Rather than blacklist, I think a better approach is for VLC app to inform Huawei users about its quirky behavior on first run after installation and after every update. That way, Huawei users are unlikely to take the trouble of leaving a low rating for an app, and are better informed to choose a device next time. If background audio is something you can't do without, don't choose Huawei - that should be the messaging. That can help kick the company too into improving its firmware.
On a different - but related note - Huawei recently announced that they won't provide bootloader unlocking anymore for any device[1]. Although I own an Honor and like its hardware and software, I think Huawei is setting itself up to become an increasingly "bad player" in the device space in future. I'm wary of buying a Huawei again.

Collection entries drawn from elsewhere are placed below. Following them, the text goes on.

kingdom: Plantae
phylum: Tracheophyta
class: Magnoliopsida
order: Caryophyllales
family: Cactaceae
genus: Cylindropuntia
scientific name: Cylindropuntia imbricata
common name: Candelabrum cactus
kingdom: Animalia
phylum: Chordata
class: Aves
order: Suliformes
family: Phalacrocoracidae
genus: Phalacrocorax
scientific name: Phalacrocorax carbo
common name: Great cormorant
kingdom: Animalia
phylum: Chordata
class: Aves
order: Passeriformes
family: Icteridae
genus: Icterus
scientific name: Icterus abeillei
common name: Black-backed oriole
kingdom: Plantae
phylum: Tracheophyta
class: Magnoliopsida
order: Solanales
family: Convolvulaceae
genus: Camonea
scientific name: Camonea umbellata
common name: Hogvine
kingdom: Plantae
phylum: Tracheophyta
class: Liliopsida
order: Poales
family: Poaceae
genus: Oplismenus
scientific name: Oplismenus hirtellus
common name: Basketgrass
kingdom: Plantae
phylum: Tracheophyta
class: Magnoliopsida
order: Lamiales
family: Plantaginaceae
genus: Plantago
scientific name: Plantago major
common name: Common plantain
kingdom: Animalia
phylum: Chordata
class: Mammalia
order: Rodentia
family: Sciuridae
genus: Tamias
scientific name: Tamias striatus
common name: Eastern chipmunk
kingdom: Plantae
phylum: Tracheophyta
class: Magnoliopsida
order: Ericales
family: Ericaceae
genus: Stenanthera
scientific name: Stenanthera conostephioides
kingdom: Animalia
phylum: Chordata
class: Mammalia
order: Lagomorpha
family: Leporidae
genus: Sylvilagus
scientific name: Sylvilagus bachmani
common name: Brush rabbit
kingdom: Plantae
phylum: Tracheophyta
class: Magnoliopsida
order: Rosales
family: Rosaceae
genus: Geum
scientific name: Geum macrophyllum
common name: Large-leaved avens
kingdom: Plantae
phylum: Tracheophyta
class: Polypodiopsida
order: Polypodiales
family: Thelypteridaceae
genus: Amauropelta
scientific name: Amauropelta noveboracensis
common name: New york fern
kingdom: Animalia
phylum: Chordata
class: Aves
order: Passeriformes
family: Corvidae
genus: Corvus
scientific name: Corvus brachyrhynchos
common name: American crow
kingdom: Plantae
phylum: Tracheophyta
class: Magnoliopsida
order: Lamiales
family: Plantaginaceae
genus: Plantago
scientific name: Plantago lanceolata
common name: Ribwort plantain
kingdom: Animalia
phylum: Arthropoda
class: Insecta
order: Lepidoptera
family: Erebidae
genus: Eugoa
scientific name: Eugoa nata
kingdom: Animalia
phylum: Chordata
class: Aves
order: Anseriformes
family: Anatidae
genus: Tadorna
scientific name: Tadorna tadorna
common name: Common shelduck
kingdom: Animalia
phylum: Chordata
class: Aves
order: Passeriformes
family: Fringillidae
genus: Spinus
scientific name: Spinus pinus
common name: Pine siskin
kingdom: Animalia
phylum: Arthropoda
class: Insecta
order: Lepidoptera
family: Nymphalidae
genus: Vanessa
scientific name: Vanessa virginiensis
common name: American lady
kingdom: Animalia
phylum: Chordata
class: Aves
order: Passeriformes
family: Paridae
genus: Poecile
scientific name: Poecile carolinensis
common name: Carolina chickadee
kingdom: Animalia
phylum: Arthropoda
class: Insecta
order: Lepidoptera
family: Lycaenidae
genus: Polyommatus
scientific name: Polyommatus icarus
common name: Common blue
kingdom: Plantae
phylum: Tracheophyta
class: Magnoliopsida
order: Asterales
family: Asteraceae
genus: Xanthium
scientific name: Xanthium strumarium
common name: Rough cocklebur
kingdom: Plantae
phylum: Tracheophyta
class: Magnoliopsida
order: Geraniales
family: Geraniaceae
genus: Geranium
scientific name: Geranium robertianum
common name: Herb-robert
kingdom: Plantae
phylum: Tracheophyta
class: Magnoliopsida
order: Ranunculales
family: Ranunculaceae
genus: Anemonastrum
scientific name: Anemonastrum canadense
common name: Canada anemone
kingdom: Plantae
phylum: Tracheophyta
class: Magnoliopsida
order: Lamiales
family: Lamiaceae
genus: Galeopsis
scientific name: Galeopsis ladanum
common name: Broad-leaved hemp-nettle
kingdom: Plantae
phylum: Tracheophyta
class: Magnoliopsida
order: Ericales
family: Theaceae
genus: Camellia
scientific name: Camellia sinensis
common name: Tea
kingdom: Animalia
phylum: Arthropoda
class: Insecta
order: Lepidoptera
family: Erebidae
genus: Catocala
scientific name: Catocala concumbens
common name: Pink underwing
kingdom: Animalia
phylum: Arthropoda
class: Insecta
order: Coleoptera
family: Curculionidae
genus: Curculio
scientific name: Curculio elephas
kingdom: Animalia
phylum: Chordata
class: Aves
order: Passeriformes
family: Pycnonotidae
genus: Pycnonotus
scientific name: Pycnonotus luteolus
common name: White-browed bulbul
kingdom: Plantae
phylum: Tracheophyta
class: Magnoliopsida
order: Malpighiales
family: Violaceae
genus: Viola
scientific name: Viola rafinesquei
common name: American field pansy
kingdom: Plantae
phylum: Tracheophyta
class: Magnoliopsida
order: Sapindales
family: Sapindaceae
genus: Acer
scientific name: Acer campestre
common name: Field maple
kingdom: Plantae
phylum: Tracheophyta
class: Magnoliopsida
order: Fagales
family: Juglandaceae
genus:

Could just as easily be counter productive. Some user who's just spent a few hundred on a new Huawei installs VLC and all their other old apps. VLC tells them their choice will lead to strange behaviour. User leaves 1 star review that VLC told them their new phone was crap.
Users barely read error messages and dialogues so there's no scope for any nuance in explaining and informing.
Blocking seems the only rational approach to take. Those who can understand sideloading can likely decide if they want VLC warts and all on their Huawei.
You aren't kidding. Users are shitty and capricious in the mobile space (sometimes everywhere, but very frequently the mobile space). I've had users leave one-star reviews for my mobile app--which controls OBS, a video mixer--with the reason "it works for 20 minutes [ed.: there is a very visible timer the entire time] and then stops [ed.: it goes readonly, it doesn't kill a stream or recording] and asks you to pay [ed.: five whole dollars]."
This doesn't surprise me in the slightest -- the overzealous and frankly capricious changes in their Android firmware are ridiculous and difficult to mitigate.
Sure, let's issue a comm. that says "everyone change this setting so your device will work properly". What level of adoption can be expected from that? (hint: not much)
The scenario listed here is exactly why we need to promote and support efforts toward open firmware for Android devices, or at the very least, don't compensate vendors/manufacturers that use the Android platform to slather crap across an OS that works fine without all the additional and superfluous BS.